▶ _Work to complete_: Retype every line of the material below without changing any characters, line breaks, or order.

(Dataset records)

+--

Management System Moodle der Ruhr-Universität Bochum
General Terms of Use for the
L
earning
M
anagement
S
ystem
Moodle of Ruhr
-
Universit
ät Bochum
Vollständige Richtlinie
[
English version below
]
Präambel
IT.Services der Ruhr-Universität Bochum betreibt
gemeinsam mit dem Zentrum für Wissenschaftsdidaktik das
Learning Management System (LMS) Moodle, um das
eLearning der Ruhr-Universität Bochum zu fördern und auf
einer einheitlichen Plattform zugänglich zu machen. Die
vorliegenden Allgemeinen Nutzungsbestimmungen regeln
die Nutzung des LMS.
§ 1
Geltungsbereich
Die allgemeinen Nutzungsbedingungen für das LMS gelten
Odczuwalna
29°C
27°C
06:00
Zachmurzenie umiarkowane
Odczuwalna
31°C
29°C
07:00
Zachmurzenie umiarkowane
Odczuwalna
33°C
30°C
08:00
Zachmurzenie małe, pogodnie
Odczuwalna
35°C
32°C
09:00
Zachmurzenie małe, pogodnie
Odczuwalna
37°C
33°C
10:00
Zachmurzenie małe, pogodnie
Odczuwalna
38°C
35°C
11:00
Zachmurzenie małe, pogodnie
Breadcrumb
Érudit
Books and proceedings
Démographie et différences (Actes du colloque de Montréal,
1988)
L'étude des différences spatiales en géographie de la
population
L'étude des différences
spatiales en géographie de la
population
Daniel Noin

+--

▶ _Solution_:
Management System Moodle der Ruhr-Universität Bochum
General Terms of Use for the
L
earning
M
anagement
S
ystem
Moodle of Ruhr
-
Universit
ät Bochum
Vollständige Richtlinie
[
English version below
]
Präambel
IT.Services der Ruhr-Universität Bochum betreibt
gemeinsam mit dem Zentrum für Wissenschaftsdidaktik das
Learning Management System (LMS) Moodle, um das
eLearning der Ruhr-Universität Bochum zu fördern und auf
einer einheitlichen Plattform zugänglich zu machen. Die
vorliegenden Allgemeinen Nutzungsbestimmungen regeln
die Nutzung des LMS.
§ 1
Geltungsbereich
Die allgemeinen Nutzungsbedingungen für das LMS gelten
Odczuwalna
29°C
27°C
06:00
Zachmurzenie umiarkowane
Odczuwalna
31°C
29°C
07:00
Zachmurzenie umiarkowane
Odczuwalna
33°C
30°C
08:00
Zachmurzenie małe, pogodnie
Odczuwalna
35°C
32°C
09:00
Zachmurzenie małe, pogodnie
Odczuwalna
37°C
33°C
10:00
Zachmurzenie małe, pogodnie
Odczuwalna
38°C
35°C
11:00
Zachmurzenie małe, pogodnie
Breadcrumb
Érudit
Books and proceedings
Démographie et différences (Actes du colloque de Montréal,
1988)
L'étude des différences spatiales en géographie de la
population
L'étude des différences
spatiales en géographie de la
population
Daniel Noin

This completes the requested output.